Ultrahand and building in general is used in myriad genius ways - and it feels hugely more flexible than any individual puzzle mechanic in past Zelda titles. There’s one recurring mini-game, where you must use Ultrahand to help a hapless builder keep signs standing upright, that could form the backbone of an entire indie game. Here, it’s a random distraction you’ll find as you explore for minimal rewards. That about sums it up.
Old-school Zelda fans have all had one word on their lips in the run-up to release: Dungeons. And, well, here’s the rub: Tears of the Kingdom doesn’t really feature traditional dungeons. But what is on offer is closer to what some might be looking for, I feel, than what was in BOTW.
The main dungeons are structured a lot like the Divine Beasts - open-ended, with challenges you can tackle in more or less any order. However, they’re blessed with more elaborate lead-ins and introductions, some of which are truly awesome. Additionally, an AI companion joins you in each dungeon, each with a unique power that helps to unwind the Temple’s secrets. That carries a bit more of the feel of obtaining a new item in a dungeon and learning to use it via its puzzles.

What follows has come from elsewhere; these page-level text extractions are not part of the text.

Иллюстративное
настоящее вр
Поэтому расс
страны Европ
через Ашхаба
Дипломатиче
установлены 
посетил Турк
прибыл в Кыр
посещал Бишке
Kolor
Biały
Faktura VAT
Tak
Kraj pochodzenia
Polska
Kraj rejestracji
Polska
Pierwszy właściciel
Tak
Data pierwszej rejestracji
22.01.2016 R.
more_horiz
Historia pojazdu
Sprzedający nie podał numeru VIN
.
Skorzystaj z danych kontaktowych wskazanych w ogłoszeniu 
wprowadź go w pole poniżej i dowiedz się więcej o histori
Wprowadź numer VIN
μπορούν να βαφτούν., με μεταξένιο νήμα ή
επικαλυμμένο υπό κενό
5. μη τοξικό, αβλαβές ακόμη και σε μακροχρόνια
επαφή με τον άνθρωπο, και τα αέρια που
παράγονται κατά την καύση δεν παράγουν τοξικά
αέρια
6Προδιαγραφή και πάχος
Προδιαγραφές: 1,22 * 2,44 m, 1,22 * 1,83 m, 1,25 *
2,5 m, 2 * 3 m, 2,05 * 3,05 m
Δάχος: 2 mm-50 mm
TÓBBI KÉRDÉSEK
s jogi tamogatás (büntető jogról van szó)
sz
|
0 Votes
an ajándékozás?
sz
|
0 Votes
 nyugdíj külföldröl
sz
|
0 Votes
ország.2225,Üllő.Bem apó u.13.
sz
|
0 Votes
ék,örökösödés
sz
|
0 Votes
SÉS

Shrines are similar as ever - each equivalent to a room or two of a classic Zelda dungeon. But now there’s just generally more out on the maps. There are hundreds of caves and wells to go spelunking in. Sky islands feature puzzles that involve rotating whole floating worlds. And in the depths, there’s ancient mines, super-powerful enemies, and ultra-rare rewards. So there’s just more to do.

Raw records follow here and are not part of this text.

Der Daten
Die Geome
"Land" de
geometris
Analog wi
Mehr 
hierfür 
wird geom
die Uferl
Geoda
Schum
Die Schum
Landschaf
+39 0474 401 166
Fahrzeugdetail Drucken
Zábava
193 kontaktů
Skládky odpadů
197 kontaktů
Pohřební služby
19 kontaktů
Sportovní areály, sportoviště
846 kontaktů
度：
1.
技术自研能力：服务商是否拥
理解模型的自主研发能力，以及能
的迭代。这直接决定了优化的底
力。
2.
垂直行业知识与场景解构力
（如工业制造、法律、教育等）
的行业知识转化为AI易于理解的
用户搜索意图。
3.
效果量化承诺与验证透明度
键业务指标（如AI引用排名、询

A serviceable narrative that is very similarly delivered to the last game strings all this together. I think taken out of context, it’ll feel identical to BOTW. That’s what I’ve seen expressed online as people foolishly immerse themselves in leaks. As a whole, though, I do think the story is more engaging. There’s an air of Zelda 2 - Adventure of Link here in that Link is a known quantity; here’s a hero, his antics in the last game known and celebrated. That leaves a significant textural ripple in your interactions as you travel the world. So too does the fact that this is generally a world that was in the early stages of a renaissance before disaster struck again. There’s a joy in seeing fledgling places from the previous game now blossomed into something new, even if they’re now beset with new problems.
Which brings us back to what I said at the start - this is a game that aims to recontextualize and rebuild around the framework of one of the greatest games of all time. That’s a noble goal; nobler still is that it is successful.
Zelda has a history of happening upon magic and then sticking with it. Most every top-down Zelda lives in the shadow of A Link to the Past. The Ocarina of Time formula felt everlasting. You’d be forgiven for thinking Breath of the Wild would simply cast a shadow like those two games and inspire generations of iterations of its formula. From a distant and uninformed perspective, cynics might think this could’ve been DLC because ‘it’s the same map’ (it isn’t). But this is so much more. If we cast BOTW as a reboot, which it undoubtedly was, Tears of the Kingdom is absolutely the most significant and fresh-feeling Zelda sequel in decades - possibly ever.
It also presents us with a new all-time great duology. I can’t wait to replay Breath of the Wild, because after ninety-some hours with this game, I’m obsessed with the interplay between these two titles, and how knowledge of BOTW enhances Tears of the Kingdom. I can scarcely think of a video game sequel that so wonderfully rewards knowledge of its predecessor - it’s fantastic.
The mad lads actually did it. Tears of the Kingdom is actually better than its predecessor - something that seemed inexplicable to me even as I played it until, about six hours in, the weight of its quality became insurmountable. It’s one of the best games in years - and a masterclass in how to build a smart sequel.